„Und du bist dir ganz sicher?“, fragte ich Tela noch einmal, nachdem wir die Burg durch den Ghulgang verlassen und in einem kleinen Wäldchen angekommen waren. „Ghor, Grauschnauz wird gleich hier sein und ich benötige dringend noch ein paar Kräuter für die kommenden Tage in Wehrheim. Geht schon voraus, ich kann gut auf mich selbst aufpassen.“ Ich schaute zu Hakim und dieser erwiderte gelassen meinen Blick mit einem Schulterzucken. „Na dann sehen wir uns in Wehrheim!“, sagte ich noch zu ihr und zu Hakim, als wir uns auf den Weg zurück nach Sonnenfelde machten: „Frauen... früher, als ich noch jung war, da konnte man noch Kavalier sein und war der starke Beschützer dieser zierlichen Wesen, aber heutzutage... Emanzipation Hakim, wo immer man auch hinschaut... Emanzipation!“ und Hakim stimmte nickend, wenn auch seltsam dreinschauend zu.
„Scheint mir verdammt nervös und unruhig das kleine Sonnenfelde“, sagte der Zahori, nach dem er einen Blick um die Ecke der kleinen Mauer am Dorfrand geworfen hatte. Ich stopfte mir währenddessen genüsslich ein Pfeifchen mit Rauschkraut, entzündete es, zog ein paar mal daran und sie Hakim. Das gefiel mir an meinem Gefährte, mit ihm konnte man ohne jegliche Hektik und Hysterie auch mal die 12e gute Männer oder Frauen sein lassen, mit ihm konnte man schweigen, genießen und abwarten. Ich nahm einen weiteren tiefen Zug und studierte die Szenerie die sich uns bot. Einige Bannstrahler standen in einer kleinen Gruppe zusammen, während ein paar andere den Stall untersuchten oder scheinbar ziellos über das kleine Plätzchen hetzten, salutierten, Bericht erstatteten und wieder davon eilten. Mit einem weiteren Zug spürte ich es dann tief in mir... unscheinbar klein, aber beständig wachsend... sich seinen Weg bahnend... sammelnd... suchend... bis es schließlich an die Oberfläche waberte. Gedanken... Gedanken aus, wie es mir schien, längst vergangenen Tagen. Ich sah keine Bannstrahler mehr, ich sah nur noch Schemen, Markierungen auf einer Karte... einen Weg, einen Plan... einen Hinterhalt... aufgeschlitzte Kehlen... Blut... Ruhig schloss ich meine Augen und nahm einen weiteren tiefen Zug. Ich hatte das alles hinter mir gelassen, früher ist nicht heute. Und so löste sich die Gruppe Bannstrahler gemächlich auf während wir abwarteten.

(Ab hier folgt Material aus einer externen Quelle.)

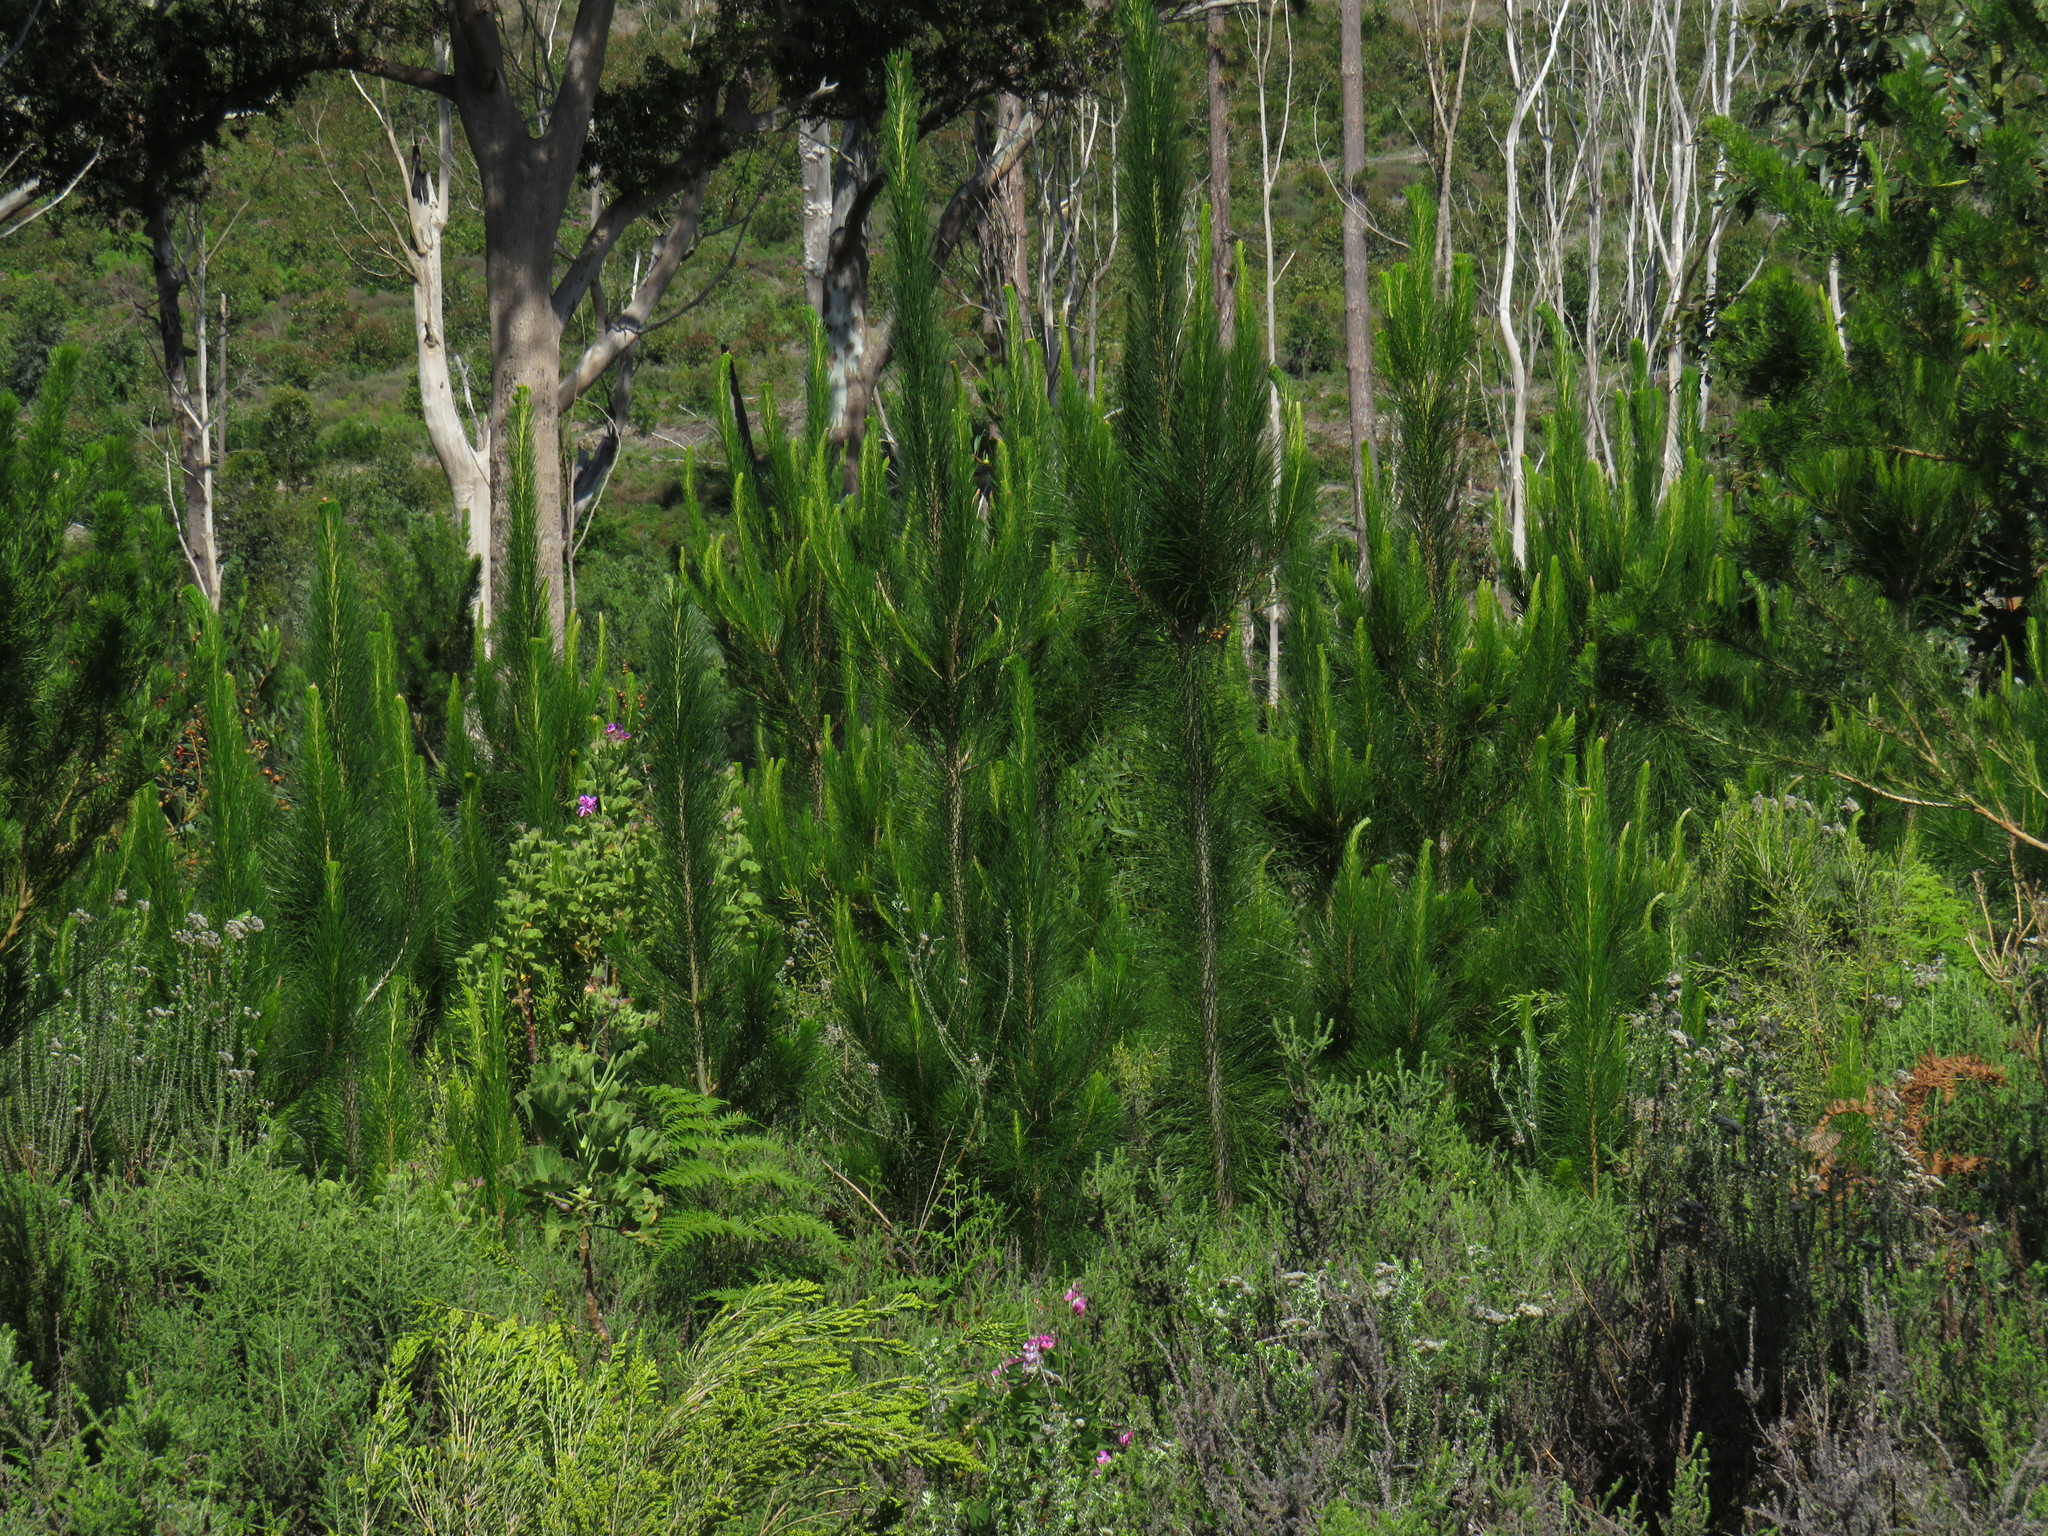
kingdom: Plantae
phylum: Tracheophyta
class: Pinopsida
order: Pinales
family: Pinaceae
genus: Pinus
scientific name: Pinus radiata
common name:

„H... H... Hakim? …. Das kann nicht sein, nicht Ihr, nicht der Held des Turniers! Dies sind nicht... nicht eure Pferde...?“. Fassungslos stand die junge Bannstrahlerin plötzlich hinter uns. „Greifpurga? Richtig?“, erwiderte Hakim beschwichtigend und jetzt erkannte auch ich die junge Turnierteilnehmerin ebenfalls wieder, „Ihr müsst mir zuhören! Dies ist nicht wie es scheint!“, begann er auf die junge Dienerin Borons einzureden und ihr die Situation zu erklären. „Früher ist also nicht heute?“, fragte ich mich zynisch, während ich mich mit der Hand am Dolch vorsichtig in ihre Flanke manövrierte. „Nein, früher ist nicht heute!“, waren meine letzten Gedanken, als wir Sonnenfelde den Rücken kehrten und eine schwer schluckende und eine im Geiste mit sich ringende Gfreipurga zwischen den Torangeln des Stalls zurückließen.
Wenig später sahen wir, wie sich der endlose Heerwurm weiter gen Wehrheim schlängelte. Wie eine dunkle Masse, die jegliches Licht in sich auf sog, wälzte er sich langsam aber beständig dem Mythraelsfeld und den Mauern der Stadt entgegen. Zahllose Lichter erleuchteten Wehrheim und die unzähligen kleinen Lagerfeuer funkelten wie Sterne am dunklen Firmament. Es schien, als hätte sich, in einer düsteren Vorahnung, der Himmel selbst wie ein Tuch über das letzte Bollwerk des Mittelreiches gelegt. War es richtig gewesen hier zu bleiben? War dies wirklich mein Kampf? Tief in mir antwortete diese andächtige, warme und jeden Zweifels erhabene Ruhe, die mir beständig zu jedem Zeitpunkt zu zeigen schien, wohin mich mein Weg führen sollte, mit nur einem Wort: „ja“. Und so sah ich nur wenig später in die hoch erfreuten Augen des Baron Dexter Nemrods.